Friday, March 14, 2014

Savouring the Sweetness of Entitlement

   “Don't hesitate to satisfy your needs; indeed, expand your needs and demand more.”
The Russian writer Fyodor Dostoyevsky expressed that greedy thought in his novel The Brothers Karamazov 125 years ago.
   Dostoyevsky’s words have become a mantra for politicians and others who consider themselves important enough to suck up entitlements as thoroughly as a sewer vacuums. Examples of demanding more and taking more stretch from sea to shining sea, notably in government and politics.
   There is the Canadian Senate expense account scandal, of course, and the outrage about Alberta Premier Aliston Redford’s air travel expenses. The Commissioner of the Royal Canadian Mounted Police apologized and had to pay back the cost of using on-duty RCMP officers as an honour guard for his marriage to a senior Ottawa bureaucrat.

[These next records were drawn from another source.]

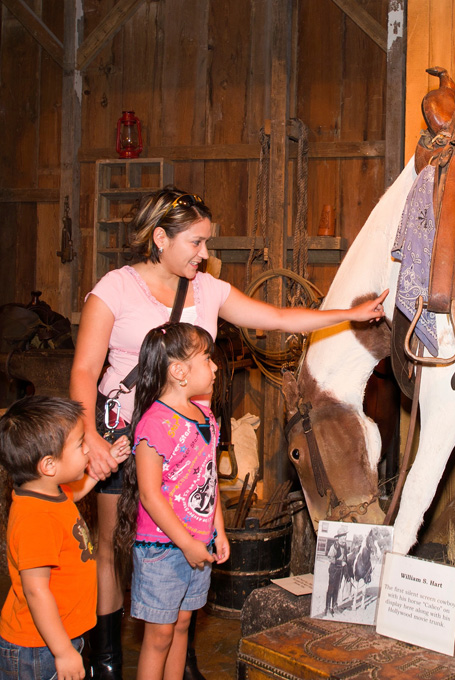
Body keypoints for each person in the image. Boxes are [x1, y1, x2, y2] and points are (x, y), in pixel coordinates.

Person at [69, 185, 389, 679]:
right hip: (119, 433)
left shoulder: (208, 291)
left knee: (189, 538)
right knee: (115, 542)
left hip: (186, 440)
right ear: (160, 238)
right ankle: (108, 659)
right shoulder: (114, 288)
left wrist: (347, 315)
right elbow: (86, 370)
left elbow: (278, 317)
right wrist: (87, 433)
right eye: (195, 243)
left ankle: (183, 654)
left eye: (206, 243)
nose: (205, 254)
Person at [113, 322, 229, 680]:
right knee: (159, 635)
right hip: (164, 548)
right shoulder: (155, 424)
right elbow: (149, 494)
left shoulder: (206, 415)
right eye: (207, 359)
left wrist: (218, 532)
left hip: (199, 544)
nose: (215, 367)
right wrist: (187, 544)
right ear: (179, 371)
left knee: (182, 627)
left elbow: (210, 480)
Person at [0, 396, 130, 680]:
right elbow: (36, 591)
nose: (87, 450)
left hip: (59, 636)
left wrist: (110, 460)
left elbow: (79, 491)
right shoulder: (36, 518)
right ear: (48, 465)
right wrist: (62, 651)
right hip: (37, 648)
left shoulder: (49, 492)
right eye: (80, 444)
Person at [325, 529, 349, 616]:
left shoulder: (345, 546)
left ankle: (334, 606)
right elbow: (330, 558)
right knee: (331, 589)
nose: (344, 539)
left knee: (337, 589)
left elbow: (345, 558)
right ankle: (327, 608)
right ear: (338, 538)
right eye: (343, 537)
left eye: (345, 537)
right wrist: (340, 562)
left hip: (340, 571)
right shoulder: (334, 546)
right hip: (333, 570)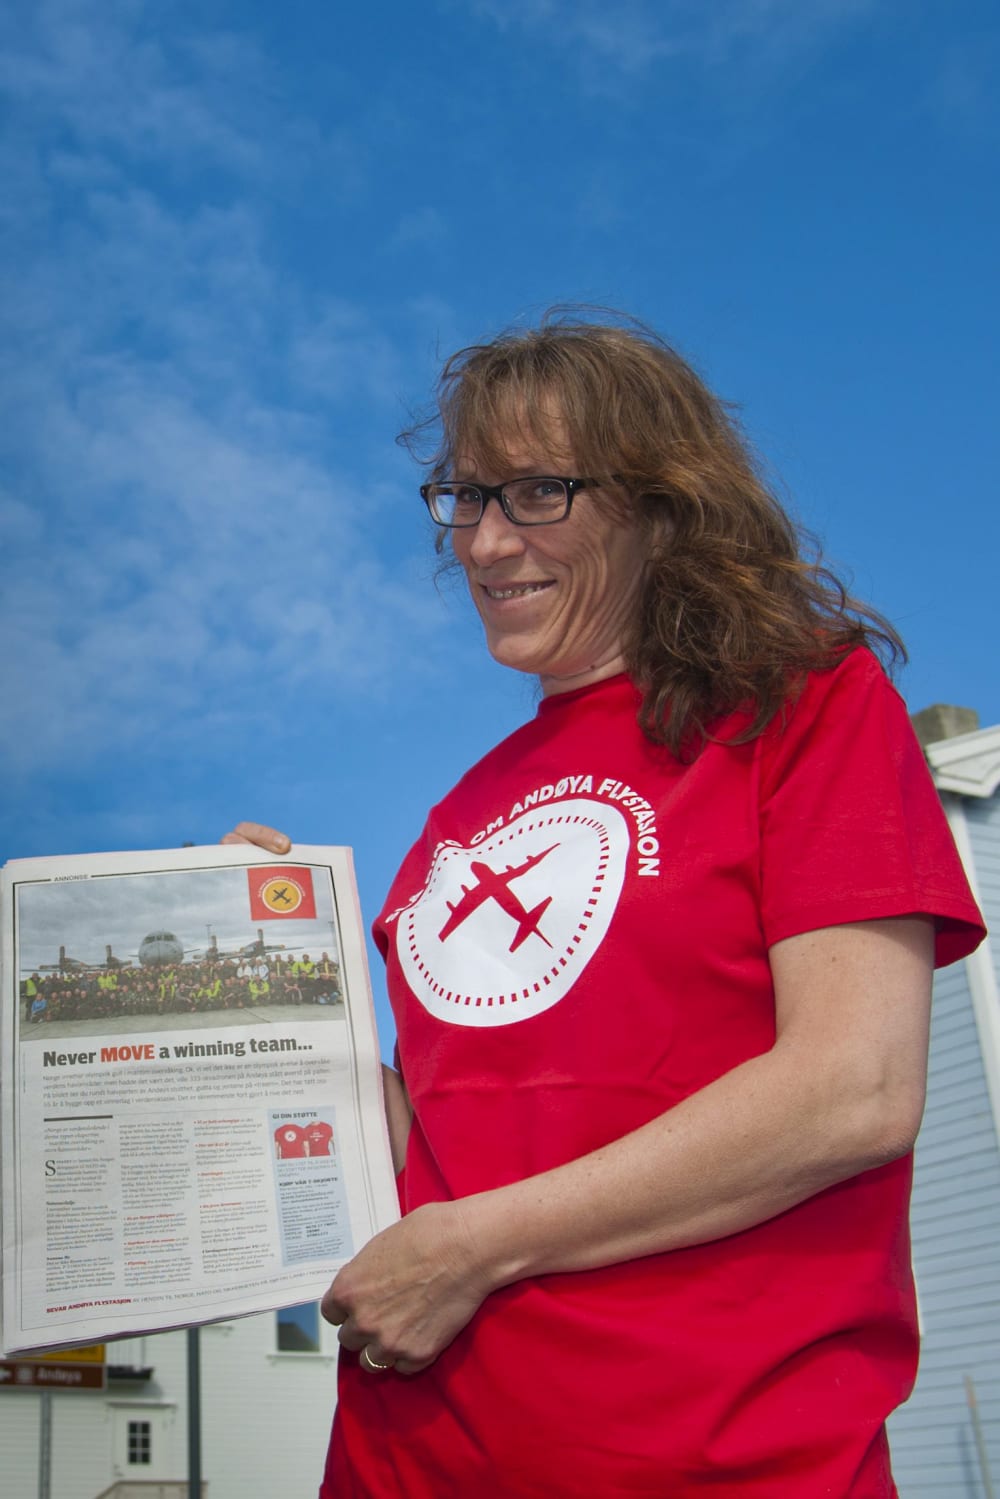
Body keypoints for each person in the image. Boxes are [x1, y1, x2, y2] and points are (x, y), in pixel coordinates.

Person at [224, 313, 984, 1498]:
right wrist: (264, 985)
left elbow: (853, 1089)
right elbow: (433, 1155)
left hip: (726, 1464)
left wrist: (477, 1247)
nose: (484, 541)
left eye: (536, 491)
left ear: (659, 503)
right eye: (464, 497)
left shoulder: (802, 706)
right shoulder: (452, 819)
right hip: (405, 1462)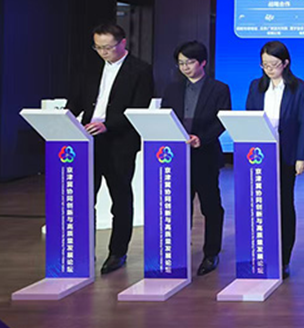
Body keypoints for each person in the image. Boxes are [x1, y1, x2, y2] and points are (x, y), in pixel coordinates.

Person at [66, 23, 154, 275]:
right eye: (98, 47)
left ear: (123, 43)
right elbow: (77, 99)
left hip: (120, 142)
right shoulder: (91, 67)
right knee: (85, 198)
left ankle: (117, 252)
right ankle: (83, 251)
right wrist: (65, 118)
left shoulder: (140, 70)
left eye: (108, 47)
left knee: (120, 198)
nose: (103, 52)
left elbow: (138, 107)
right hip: (88, 140)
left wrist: (108, 125)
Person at [161, 41, 231, 276]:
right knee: (181, 206)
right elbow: (165, 117)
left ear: (203, 62)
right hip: (178, 156)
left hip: (205, 154)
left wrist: (202, 138)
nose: (185, 67)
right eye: (181, 63)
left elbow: (222, 120)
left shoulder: (219, 88)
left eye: (189, 62)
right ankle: (179, 250)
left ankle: (211, 253)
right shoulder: (172, 89)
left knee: (211, 206)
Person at [245, 41, 304, 279]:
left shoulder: (298, 86)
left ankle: (284, 258)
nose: (269, 69)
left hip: (285, 153)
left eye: (274, 64)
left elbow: (302, 123)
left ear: (286, 63)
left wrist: (301, 156)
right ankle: (261, 254)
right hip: (259, 155)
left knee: (284, 204)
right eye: (265, 65)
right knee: (260, 204)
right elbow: (248, 118)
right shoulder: (256, 86)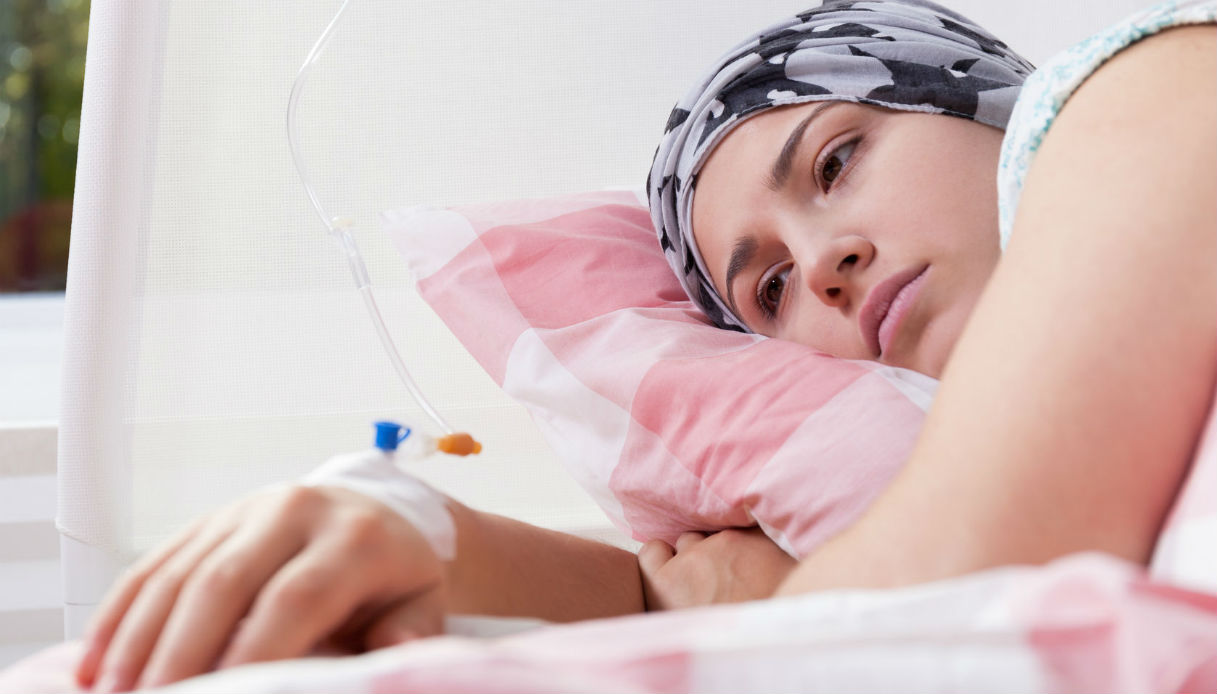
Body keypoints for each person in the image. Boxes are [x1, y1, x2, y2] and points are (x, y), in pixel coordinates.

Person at [68, 1, 1215, 691]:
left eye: (834, 161)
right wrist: (424, 530)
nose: (821, 264)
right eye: (769, 288)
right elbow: (667, 590)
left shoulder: (1148, 83)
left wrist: (771, 598)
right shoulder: (915, 464)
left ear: (977, 100)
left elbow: (958, 578)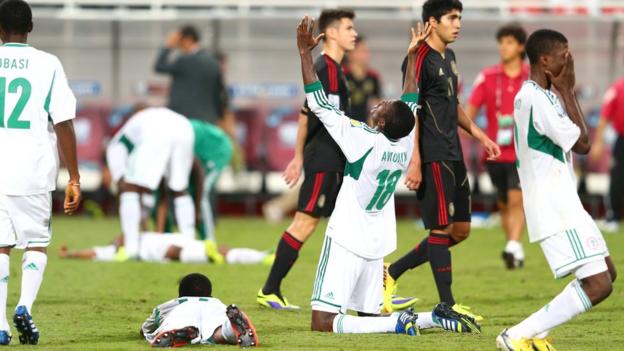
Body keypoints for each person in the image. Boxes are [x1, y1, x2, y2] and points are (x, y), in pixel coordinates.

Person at [297, 17, 479, 335]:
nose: (380, 104)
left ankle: (398, 321)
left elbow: (319, 102)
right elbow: (410, 95)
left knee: (322, 322)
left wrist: (303, 53)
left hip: (346, 236)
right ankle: (432, 317)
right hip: (378, 239)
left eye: (382, 107)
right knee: (368, 319)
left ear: (380, 123)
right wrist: (412, 57)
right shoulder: (405, 141)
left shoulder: (361, 139)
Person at [496, 29, 617, 351]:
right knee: (599, 283)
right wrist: (569, 90)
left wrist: (562, 91)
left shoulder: (542, 95)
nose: (570, 59)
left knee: (606, 273)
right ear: (545, 60)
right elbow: (583, 144)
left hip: (564, 202)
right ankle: (518, 334)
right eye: (565, 54)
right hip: (555, 205)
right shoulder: (536, 98)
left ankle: (530, 335)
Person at [383, 0, 500, 321]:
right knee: (440, 227)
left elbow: (453, 102)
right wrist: (415, 160)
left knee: (460, 230)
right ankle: (447, 304)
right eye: (451, 17)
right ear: (432, 22)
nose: (458, 23)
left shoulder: (450, 56)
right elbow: (412, 111)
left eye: (459, 17)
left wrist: (479, 135)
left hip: (454, 153)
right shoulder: (418, 57)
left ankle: (392, 271)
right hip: (432, 154)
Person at [257, 8, 359, 310]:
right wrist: (299, 158)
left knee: (353, 225)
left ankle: (366, 295)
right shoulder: (325, 69)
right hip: (324, 159)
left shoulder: (336, 70)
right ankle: (270, 289)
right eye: (349, 28)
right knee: (304, 223)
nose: (354, 33)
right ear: (332, 33)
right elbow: (307, 116)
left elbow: (306, 114)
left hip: (335, 160)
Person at [0, 0, 81, 345]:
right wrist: (74, 177)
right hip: (33, 168)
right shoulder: (48, 64)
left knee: (0, 246)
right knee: (36, 242)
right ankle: (25, 306)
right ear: (31, 27)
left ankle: (0, 325)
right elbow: (63, 122)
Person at [465, 23, 529, 269]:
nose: (504, 47)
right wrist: (473, 132)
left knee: (516, 199)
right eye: (501, 42)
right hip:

   A fresh example is found at the Canadian Broadcasting Corp. Its president Hubert Lacroix has apologized for claiming $30,000 in expenses to which he wasn’t entitled. He says it was a careless error. If you can’t figure out your expense account, what are you doing running the CBC?
   Also, it’s been revealed that the CBC’s millionaire news reader Peter Mansbridge took big bucks to speak to petroleum producers. The Toronto Sun said the speaking fee was $28,000. In my journalistic world the only people you take money from are your employers. Mansbridge said it’s OK because all his paid speaking engagements are cleared by CBC senior management, which includes the president who can’t figure out his own expenses correctly.
   We live in a country where the elite and people in power have become so blinded by entitlement that they have difficulty seeing the difference between right and wrong.